The crowd waiting to board train no 339 from Bathinda Railway Junction shares more than the overnight journey to Bikaner (Rajasthan), its passengers are bound together by the misery of cancer and the hope of getting cured. “I see close to a hundred people boarding the train every night…What else can be done, there is no hospital for nearly 150 km and every street has patients,” says Vicky Kumar who runs a tea stall at the station. “It’s like a curse on the region, not a personal plight,” he added.
A family of five, from village Gehri Bhagi, 10 km from here, wait at the station to take their 17-year-old son to Bikaner. “We don’t know why he got cancer in the food pipe, he takes no tobacco, no alcohol. But there have been over 15 cases in the last year in our village,” his mother breaks down while speaking about her son’s illness.

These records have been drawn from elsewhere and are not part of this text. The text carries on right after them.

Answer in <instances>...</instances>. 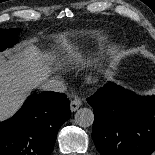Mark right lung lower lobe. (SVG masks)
<instances>
[{
  "mask_svg": "<svg viewBox=\"0 0 155 155\" xmlns=\"http://www.w3.org/2000/svg\"><path fill=\"white\" fill-rule=\"evenodd\" d=\"M69 118L70 102L63 93L30 95L11 119L0 122V155H50Z\"/></svg>",
  "mask_w": 155,
  "mask_h": 155,
  "instance_id": "right-lung-lower-lobe-1",
  "label": "right lung lower lobe"
}]
</instances>
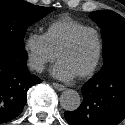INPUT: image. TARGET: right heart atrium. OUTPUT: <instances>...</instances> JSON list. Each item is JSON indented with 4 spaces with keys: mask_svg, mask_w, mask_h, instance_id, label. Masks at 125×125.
I'll use <instances>...</instances> for the list:
<instances>
[{
    "mask_svg": "<svg viewBox=\"0 0 125 125\" xmlns=\"http://www.w3.org/2000/svg\"><path fill=\"white\" fill-rule=\"evenodd\" d=\"M23 50L29 67L36 72L43 71L56 57V53L47 43L45 34L41 33L28 34L23 41Z\"/></svg>",
    "mask_w": 125,
    "mask_h": 125,
    "instance_id": "d8ad5b80",
    "label": "right heart atrium"
}]
</instances>
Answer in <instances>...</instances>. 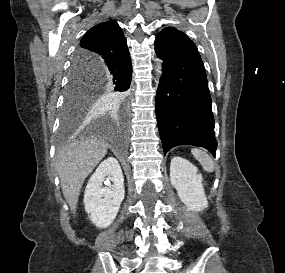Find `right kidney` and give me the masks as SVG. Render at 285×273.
<instances>
[{
  "instance_id": "ca27d5eb",
  "label": "right kidney",
  "mask_w": 285,
  "mask_h": 273,
  "mask_svg": "<svg viewBox=\"0 0 285 273\" xmlns=\"http://www.w3.org/2000/svg\"><path fill=\"white\" fill-rule=\"evenodd\" d=\"M124 196L121 167L115 158L109 157L98 166L85 189V210L92 223L98 228L108 227L115 219Z\"/></svg>"
}]
</instances>
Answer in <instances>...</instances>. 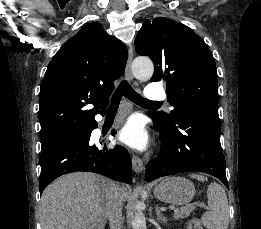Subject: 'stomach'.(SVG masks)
Instances as JSON below:
<instances>
[{
    "label": "stomach",
    "mask_w": 261,
    "mask_h": 229,
    "mask_svg": "<svg viewBox=\"0 0 261 229\" xmlns=\"http://www.w3.org/2000/svg\"><path fill=\"white\" fill-rule=\"evenodd\" d=\"M154 195L158 201H163V203L186 205L192 201L195 187L184 177H167V179H160L159 185L154 189Z\"/></svg>",
    "instance_id": "stomach-1"
}]
</instances>
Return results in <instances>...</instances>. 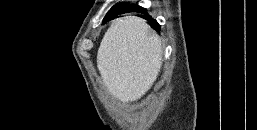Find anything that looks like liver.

Home to a million people, Bathinda boasts a thermal power plant, two coal power plants, a fertilizer plant, and a large oil refinery, and countless cancer patients. The latest data from the health department puts the number of patients in Malwa region at 120-125 per lakh against 71, which is the national average. The department states that there is a jump of 80 per cent in the number of cases from the region in 2010 compared to 2009.

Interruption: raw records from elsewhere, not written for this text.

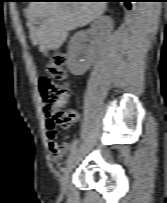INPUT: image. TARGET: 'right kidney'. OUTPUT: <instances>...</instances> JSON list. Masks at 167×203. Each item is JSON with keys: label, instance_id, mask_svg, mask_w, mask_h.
I'll return each mask as SVG.
<instances>
[{"label": "right kidney", "instance_id": "1", "mask_svg": "<svg viewBox=\"0 0 167 203\" xmlns=\"http://www.w3.org/2000/svg\"><path fill=\"white\" fill-rule=\"evenodd\" d=\"M112 28V19L109 16H102L91 25L89 30L75 34L71 39L68 51V69L73 75L84 74L96 59L99 44L94 43L86 49L84 43L87 41V35L99 33L103 38H106Z\"/></svg>", "mask_w": 167, "mask_h": 203}]
</instances>
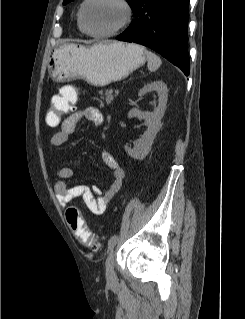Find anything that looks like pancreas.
Here are the masks:
<instances>
[{
  "label": "pancreas",
  "mask_w": 245,
  "mask_h": 319,
  "mask_svg": "<svg viewBox=\"0 0 245 319\" xmlns=\"http://www.w3.org/2000/svg\"><path fill=\"white\" fill-rule=\"evenodd\" d=\"M101 95H103V92L101 93ZM104 97L106 99V102L108 104H110L114 100V98L116 97V94L114 95L113 91L111 89L110 90L106 89L104 92ZM104 97L102 96V98H104Z\"/></svg>",
  "instance_id": "pancreas-1"
}]
</instances>
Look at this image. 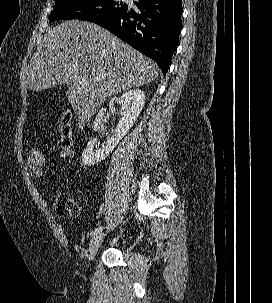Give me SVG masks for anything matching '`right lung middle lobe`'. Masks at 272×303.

“There have been over 90 deaths in the last 15 years in my village. There is a cancer patient in every house, every family; but no medical facility. Six years ago, they started making a cancer hospital, but that is a private hospital, they charge Rs. 500 just to enter the gate, the ticket to Bikaner is Rs. 34,” said Daljeet Singh (52) of village Jajjal, 30 km from here. The nearest medical facility is at Ludhiana (164 km) or Chandigarh (210 km), which has made Bikaner the medical centre for Malwa’s cancer patients. A super-specialty cancer and cardiac care hospital being set up here by the Max Healthcare Institute Limited under public-private-partnership (PPP) has failed to meet its deadline, April 2011. The Punjab government has given 4.8 acres of land of the local civil hospital to the Max Healthcare at an annual rent of Re. one for 50 years. However, details of treatment for poor cancer patients are not finalised yet. Only 50 beds had been kept for cancer patients in the proposed hospital, and Max Healthcare would give a part of its earning to the Punjab government to fund the treatment of poor cancer patients.

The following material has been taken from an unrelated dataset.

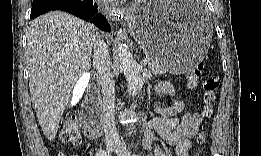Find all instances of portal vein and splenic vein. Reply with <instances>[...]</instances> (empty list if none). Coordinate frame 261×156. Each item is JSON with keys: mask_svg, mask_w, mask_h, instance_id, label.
Masks as SVG:
<instances>
[{"mask_svg": "<svg viewBox=\"0 0 261 156\" xmlns=\"http://www.w3.org/2000/svg\"><path fill=\"white\" fill-rule=\"evenodd\" d=\"M150 61H151V58H150V57H146V58L143 60L144 64H148V63H150Z\"/></svg>", "mask_w": 261, "mask_h": 156, "instance_id": "obj_1", "label": "portal vein and splenic vein"}]
</instances>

A 2007 epidemiological study, known as the PPCB-PGIMER Report, found that Bathinda surface waters are contaminated with arsenic, cadmium, chromium, selenium and mercury. The waste water generated from industry “is drained mostly partially or untreated in the local drains, which had led to the pollution of these drains.” Pesticides such as heptachlor, ethion and chlorpyrifos were also higher in samples of drinking water, vegetables and blood in the cotton belt of Punjab. The study also found DNA mutations in 65 per cent of the blood samples, taken from over 5,000 randomly selected people. Despite the high positive correlation between cancer cases and modern farming methods and industrialisation, government-funded institutions report indecisive conclusions. “The research does not prove that pesticides were the culprit…it is important to remember something about health studies in general: They are difficult to carry out…it would take many more years to demonstrate whether pesticides actually triggered the elevated cancer rates they found in some farming areas. Farmers have improved their standard of living, they have smoked more tobacco and changed to unhealthy diets. Or a combination of all those factors, including pesticides, might have driven cancer rates higher,” one study states.
“Officials will deny the link to industry and green revolution; but farmers are encouraged to use excessive pesticides instead of farming organically. Crops that are not conducive to the soil and water are being produced by farmers who wear no protective layer while spraying toxic chemicals. Villagers use empty containers of pesticides for storing of most of the food items, still we treat the rise in cases of cancer as a medical mystery,” asked Umendra Dutta of Kheti Virasat Mission (KVM). “Not just cancer, the mindless toxic farming and industrial pollution has led to high rates of spontaneous abortions, cancer, reproductive aliments, genetic deformities, anaemia, diarrhoea, vomiting, fluorosis and a host of skin ailments including rashes and boils,” he added.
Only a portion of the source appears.